Il presidente ultraliberista ha ricordato in un discorso tenuto alla Yeshiva University di New York gli attentati all’AMIA – Asociación Mutual Israelita Argentina, la principale organizzazione della comunità ebraica nel Paese sudamericano – del 1994 e quello all’ambasciata israeliana di Buenos Aires del 1992, attribuendone la responsabilità a Teheran, per quanto l’Iran abbia sempre negato ogni coinvolgimento in quelle vicende, accuse respinte dallo stesso Maleki nel suo pezzo. Durante l’escalation dello scorso giugno, l’economista libertario alla guida dell’Argentina aveva inoltre presentato gli attacchi contro obiettivi iraniani da parte di Stati Uniti e Israele come parte di una lotta legittima contro il «terrorismo internazionale» e li aveva definiti una risposta «necessaria». Milei ha peraltro espresso sostegno sui suoi canali social a Reza Pahlavi, figlio dell’ultimo Scià dell’Iran, Mohammad Reza Pahlavi, deposto dalla Rivoluzione Islamica del 1979.
«Considerati questi fatti, l’Iran non può rimanere indifferente alle posizioni ostili dell’attuale governo argentino», si legge nell’editoriale di Maleki. «La Repubblica Islamica dell’Iran, pur mantenendo la massima vigilanza contro questi complotti, deve elaborare una risposta proporzionata a questa ostilità.

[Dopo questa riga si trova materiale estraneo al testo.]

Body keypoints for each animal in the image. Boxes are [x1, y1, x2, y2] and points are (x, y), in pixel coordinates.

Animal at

Le mani dei nemici dell’Iran sono macchiate del sangue di persone innocenti nel nostro Paese, tra cui oltre 160 studenti della scuola di Minab, recentemente distrutta da un missile statunitense».

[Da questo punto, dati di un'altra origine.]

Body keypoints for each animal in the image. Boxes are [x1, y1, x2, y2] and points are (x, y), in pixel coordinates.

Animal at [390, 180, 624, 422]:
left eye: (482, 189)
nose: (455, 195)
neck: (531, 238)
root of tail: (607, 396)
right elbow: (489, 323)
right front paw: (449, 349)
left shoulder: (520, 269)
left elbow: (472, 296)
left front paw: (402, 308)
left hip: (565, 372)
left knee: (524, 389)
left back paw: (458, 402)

L’Argentina ospita la più grande comunità ebraica dell’America Latina, con quasi 300.000 persone che vivono principalmente a Buenos Aires. Da quando si è insediato come presidente del Paese il 10 dicembre 2023, Milei è stato uno dei più ferventi sostenitori di Israele, rafforzando le relazioni bilaterali a livelli senza precedenti. Nel giugno 2025, ha ricevuto il Premio Genesis da 1 milione di dollari, in riconoscimento del suo incrollabile sostegno a Tel Aviv e del suo impegno per i valori ebraici, durante una visita di tre giorni nello Stato ebraico. Nel corso di quest’ultima aveva anche annunciato che l’Argentina avrebbe trasferito la propria ambasciata a Gerusalemme l’anno seguente, seguendo l’esempio di Stati Uniti, Guatemala, Honduras, Kosovo, Paraguay e Papua Nuova Guinea nel riconoscere la città come capitale di Israele.